– Если джапы решатся напасть на нас, – ответил вице-президенту госсекретарь Карделл Халл, – то это будет означать, что они уже договорились с пришельцами. А в таком случае нам не светит совсем ничего. – Он обвел собравшимся сумрачным взглядом. – Надеюсь, все здесь присутствующие осведомлены о том, что натворила всего одна эскадрилья имперских бомбардировщиков, нанесшая бомбовый удар по Берлину? Вы представляете реакцию нашего населения, если бомбы начнут рваться в американских городах?
– Одним словом, джентльмены, – проскрипел Рузвельт, не дождавшись от своих министров членораздельного ответа, – нам надо знать, что мы будем делать в случае войны с пришельцами. И этот вопрос сейчас главный. Поэтому вы, мистер Корделл Халл, и вы, мистер Уоллес, собирайтесь и отправляйтесь на самолете в Москву. От вашей настойчивости, Корделл, и удачи зависит будущее нашей любимой Америки. Постарайтесь не подвести ее и привезти нам мир, а не войну, если это вообще возможно. На этом все, джентльмены, до свидания.
Как лицо неофициальное, Гарри Гопкинс не присутствовал на совещании с министрами, но слышал при этом все, от первого до последнего слова. Всего-то потребовался потайной микрофон, кнопка включения которого удобно располагалась у Рузвельта под рукой рядом с кнопкой вызова слуги. Уже неоднократно мистер президент обнаруживал, что ему нужно посоветоваться со своим другом без портфеля по тому или иному вопросу, а приводить его на совещание лично нежелательно. Тем более что квартировал Гопкинс на правах старого друга тут же, в Белом Доме, и переговорить с ним можно было в любой удобный момент, когда это угодно хозяину Овального кабинета…
– Ну что, старый пройдоха, – проворчал Рузвельт, которого слуга только что ввез через дверь из Овального кабинета, – как тебе нравится все происходящее?
– Никак не нравится, – хмыкнул тот. – С дамокловым мечом над головой я чувствую себя как-то неуютно. И принесло на нашу голову этих пришельцев, чего им только у себя дома спокойно не сиделось…
– По некоторым данным, – хмыкнул Рузвельт, – у них нет дома. Они пришли к нам из какого-то иного мира, в котором все не как у нас, и теперь не могут вернуться обратно. Они – это нечто вроде корабля, который выбросило штормом на берег, населенный первобытными дикарями. И для того чтобы выжить, им нужно было выбрать племя на которое они сделают ставку, потом поглотить его, переварить и затем использовать полученную энергию в своих интересах.
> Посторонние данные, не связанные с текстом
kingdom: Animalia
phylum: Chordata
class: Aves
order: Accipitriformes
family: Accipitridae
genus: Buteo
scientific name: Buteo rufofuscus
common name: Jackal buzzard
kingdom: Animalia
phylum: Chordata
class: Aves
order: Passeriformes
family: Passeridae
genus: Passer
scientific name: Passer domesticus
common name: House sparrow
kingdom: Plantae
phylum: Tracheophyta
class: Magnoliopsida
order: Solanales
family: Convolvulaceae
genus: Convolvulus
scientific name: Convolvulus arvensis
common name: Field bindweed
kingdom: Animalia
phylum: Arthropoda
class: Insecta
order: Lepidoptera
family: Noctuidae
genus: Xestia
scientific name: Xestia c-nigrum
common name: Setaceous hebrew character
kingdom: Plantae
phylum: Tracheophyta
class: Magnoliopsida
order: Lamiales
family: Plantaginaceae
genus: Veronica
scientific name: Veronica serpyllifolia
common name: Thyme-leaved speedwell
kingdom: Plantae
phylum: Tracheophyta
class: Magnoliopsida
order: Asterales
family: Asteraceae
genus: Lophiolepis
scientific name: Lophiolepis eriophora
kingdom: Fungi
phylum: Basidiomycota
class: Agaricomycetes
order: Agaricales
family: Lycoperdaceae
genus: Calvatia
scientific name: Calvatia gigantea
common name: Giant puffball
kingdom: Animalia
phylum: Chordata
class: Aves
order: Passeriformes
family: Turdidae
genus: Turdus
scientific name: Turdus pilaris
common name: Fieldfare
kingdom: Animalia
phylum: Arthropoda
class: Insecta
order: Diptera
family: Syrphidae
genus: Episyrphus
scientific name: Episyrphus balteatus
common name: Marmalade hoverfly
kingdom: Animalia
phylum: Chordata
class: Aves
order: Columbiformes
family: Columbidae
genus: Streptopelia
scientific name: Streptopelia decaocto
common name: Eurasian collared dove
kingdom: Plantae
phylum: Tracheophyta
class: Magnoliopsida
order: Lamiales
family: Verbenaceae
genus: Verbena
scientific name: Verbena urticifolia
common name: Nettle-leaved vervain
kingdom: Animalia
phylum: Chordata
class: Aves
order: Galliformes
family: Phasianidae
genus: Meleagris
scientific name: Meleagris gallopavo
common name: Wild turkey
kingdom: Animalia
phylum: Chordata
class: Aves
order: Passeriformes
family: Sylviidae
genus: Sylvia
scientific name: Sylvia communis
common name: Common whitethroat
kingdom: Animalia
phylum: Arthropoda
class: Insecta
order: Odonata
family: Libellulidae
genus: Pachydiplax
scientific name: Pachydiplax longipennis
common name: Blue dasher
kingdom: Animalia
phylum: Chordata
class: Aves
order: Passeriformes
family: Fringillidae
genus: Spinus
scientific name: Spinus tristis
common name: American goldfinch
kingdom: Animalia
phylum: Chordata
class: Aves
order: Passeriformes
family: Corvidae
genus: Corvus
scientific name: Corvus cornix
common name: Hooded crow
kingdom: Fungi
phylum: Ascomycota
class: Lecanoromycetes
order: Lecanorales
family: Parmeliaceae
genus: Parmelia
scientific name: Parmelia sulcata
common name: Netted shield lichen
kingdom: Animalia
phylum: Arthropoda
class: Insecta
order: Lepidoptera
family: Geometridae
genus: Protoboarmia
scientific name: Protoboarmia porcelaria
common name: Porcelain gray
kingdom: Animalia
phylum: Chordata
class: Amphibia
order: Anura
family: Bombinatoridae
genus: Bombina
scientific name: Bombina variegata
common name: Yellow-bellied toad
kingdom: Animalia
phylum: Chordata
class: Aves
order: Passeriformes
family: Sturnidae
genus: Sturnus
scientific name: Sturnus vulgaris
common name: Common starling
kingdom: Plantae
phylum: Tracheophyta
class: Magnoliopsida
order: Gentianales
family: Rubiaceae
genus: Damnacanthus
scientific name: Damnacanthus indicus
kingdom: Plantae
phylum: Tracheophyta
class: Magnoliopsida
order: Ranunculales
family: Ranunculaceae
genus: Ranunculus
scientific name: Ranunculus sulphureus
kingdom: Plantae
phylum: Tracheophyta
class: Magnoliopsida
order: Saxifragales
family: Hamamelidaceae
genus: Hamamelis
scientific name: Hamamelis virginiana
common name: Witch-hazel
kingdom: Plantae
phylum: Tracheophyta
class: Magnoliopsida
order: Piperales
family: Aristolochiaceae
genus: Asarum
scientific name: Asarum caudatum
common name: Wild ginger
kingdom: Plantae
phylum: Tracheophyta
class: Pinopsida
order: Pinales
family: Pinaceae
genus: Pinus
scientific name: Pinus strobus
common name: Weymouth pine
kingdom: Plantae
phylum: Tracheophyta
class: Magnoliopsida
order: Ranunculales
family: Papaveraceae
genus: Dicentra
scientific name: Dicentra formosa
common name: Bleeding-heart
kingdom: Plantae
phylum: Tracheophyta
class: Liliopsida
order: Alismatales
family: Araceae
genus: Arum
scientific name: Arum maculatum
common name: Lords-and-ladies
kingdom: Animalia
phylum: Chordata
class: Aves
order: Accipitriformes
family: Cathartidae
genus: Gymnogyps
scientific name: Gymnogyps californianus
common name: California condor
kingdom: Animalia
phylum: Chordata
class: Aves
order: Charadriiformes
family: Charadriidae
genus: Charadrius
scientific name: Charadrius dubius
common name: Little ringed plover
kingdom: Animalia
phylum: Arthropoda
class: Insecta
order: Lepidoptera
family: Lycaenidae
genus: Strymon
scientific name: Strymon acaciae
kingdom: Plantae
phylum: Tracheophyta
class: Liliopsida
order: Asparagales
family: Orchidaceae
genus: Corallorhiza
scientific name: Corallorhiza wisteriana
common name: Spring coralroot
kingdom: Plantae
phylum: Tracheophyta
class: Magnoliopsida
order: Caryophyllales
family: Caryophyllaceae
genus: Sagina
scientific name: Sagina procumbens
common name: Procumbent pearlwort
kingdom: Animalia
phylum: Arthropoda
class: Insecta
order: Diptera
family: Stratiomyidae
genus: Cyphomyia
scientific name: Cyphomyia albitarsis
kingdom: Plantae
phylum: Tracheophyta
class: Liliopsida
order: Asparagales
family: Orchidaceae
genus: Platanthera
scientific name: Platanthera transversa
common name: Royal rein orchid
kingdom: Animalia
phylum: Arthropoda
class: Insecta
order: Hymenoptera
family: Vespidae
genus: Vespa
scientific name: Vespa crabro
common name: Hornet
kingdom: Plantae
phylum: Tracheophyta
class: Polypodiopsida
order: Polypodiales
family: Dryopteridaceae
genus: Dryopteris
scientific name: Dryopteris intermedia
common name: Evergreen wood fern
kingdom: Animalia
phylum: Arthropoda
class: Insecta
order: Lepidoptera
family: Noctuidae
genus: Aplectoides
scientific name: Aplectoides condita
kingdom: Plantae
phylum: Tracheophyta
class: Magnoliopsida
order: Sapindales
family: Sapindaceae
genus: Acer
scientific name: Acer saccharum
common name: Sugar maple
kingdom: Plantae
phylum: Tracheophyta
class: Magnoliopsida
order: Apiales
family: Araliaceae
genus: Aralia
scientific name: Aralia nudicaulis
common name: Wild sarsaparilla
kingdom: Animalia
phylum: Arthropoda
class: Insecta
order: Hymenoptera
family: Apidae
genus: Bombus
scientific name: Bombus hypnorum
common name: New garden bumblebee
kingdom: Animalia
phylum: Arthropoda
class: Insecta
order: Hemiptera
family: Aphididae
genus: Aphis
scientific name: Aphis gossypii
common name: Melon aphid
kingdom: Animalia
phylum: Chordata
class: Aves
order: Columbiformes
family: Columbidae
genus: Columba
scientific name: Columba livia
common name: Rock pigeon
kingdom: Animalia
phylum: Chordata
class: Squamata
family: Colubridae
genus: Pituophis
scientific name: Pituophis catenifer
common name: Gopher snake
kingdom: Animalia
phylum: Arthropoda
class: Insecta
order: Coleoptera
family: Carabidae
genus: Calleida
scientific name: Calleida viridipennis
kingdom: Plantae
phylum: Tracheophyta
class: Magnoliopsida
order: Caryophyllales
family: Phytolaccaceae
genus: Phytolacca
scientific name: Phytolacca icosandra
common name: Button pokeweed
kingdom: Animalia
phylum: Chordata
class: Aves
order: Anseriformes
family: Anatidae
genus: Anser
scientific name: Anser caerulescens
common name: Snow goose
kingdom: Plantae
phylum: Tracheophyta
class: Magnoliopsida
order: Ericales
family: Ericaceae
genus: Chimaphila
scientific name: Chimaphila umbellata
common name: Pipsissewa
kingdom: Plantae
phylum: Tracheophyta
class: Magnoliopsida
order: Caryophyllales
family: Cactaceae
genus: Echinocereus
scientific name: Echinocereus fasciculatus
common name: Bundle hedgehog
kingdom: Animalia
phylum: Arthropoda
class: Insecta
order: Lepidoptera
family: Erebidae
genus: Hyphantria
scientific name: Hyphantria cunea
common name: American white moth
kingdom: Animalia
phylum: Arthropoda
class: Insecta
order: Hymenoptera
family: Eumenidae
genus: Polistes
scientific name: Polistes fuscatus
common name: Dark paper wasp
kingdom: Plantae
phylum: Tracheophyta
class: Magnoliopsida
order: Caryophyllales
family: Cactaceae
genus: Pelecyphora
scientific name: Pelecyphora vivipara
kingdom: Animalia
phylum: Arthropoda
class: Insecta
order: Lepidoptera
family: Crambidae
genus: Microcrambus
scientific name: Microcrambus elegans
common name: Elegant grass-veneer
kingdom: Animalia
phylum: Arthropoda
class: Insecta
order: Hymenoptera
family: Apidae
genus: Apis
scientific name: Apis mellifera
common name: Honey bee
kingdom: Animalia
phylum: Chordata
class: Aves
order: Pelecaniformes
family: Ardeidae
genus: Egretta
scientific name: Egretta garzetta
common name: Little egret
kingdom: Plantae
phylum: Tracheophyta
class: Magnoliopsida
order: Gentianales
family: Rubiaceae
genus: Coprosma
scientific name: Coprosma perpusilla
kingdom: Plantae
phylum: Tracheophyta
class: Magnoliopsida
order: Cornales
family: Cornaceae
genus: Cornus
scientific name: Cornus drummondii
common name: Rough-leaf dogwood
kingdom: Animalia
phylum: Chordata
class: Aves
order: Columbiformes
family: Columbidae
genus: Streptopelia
К моему сожалению, этим племенем оказались не мы, а русские большевики…
– И что, Фрэнки, – желчно усмехнулся Гопкинс, – ты, подобно бедному мистеру Уоллесу, тоже веришь в такую лабуду, как иные миры? Не ожидал! Впрочем, это не имеет никакого значения. Эта штука есть, она крутится у нас над головами и представляет собой серьезную опасность, потому что от немцев, которых пришельцы назначили своими врагами, сейчас летят только пух и перья.
– И как ты думаешь, Гарри, – спросил Рузвельт, – сколько времени удастся продержаться плохому парню Гитлеру, прежде чем русские и пришельцы окончательно разломают его тысячелетний Рейх?
– Я далеко не Сивилла, – ответил Гопкинс, – поэтому не жди от меня судьбоносных пророчеств, но не думаю, что это продлится слишком долго. Рождество русские и их друзья будут встречать уже в Берлине или даже в Париже. После того, как падет вермахт, перед ними будет открыта вся Европа. Старик Уинни (Черчилль) не в силах будет воспрепятствовать им хозяйничать во Франции, Бельгии и Голландии, как он не в силах был хоть что-то возразить, когда эти места оккупировал германский Третий Рейх.
– Думаю, ты прав, – согласился Рузвельт, – и мы тоже не сможем им помешать. Ни у пришельцев, ни у русских просто нет ничего такого, на что мы могли бы надавить, вынуждая их вести себя поскромнее. Мы уже ввели против них свое моральное эмбарго, но его результат только самую малость отличался от никакого. Большевики все-таки разгромили финнов и заполучили свой плацдарм на Карельском перешейке. А в эту войну финны сидят тихо как мыши и боятся даже пошевелиться, чтобы о них ненароком не вспомнили и не привели к общему знаменателю.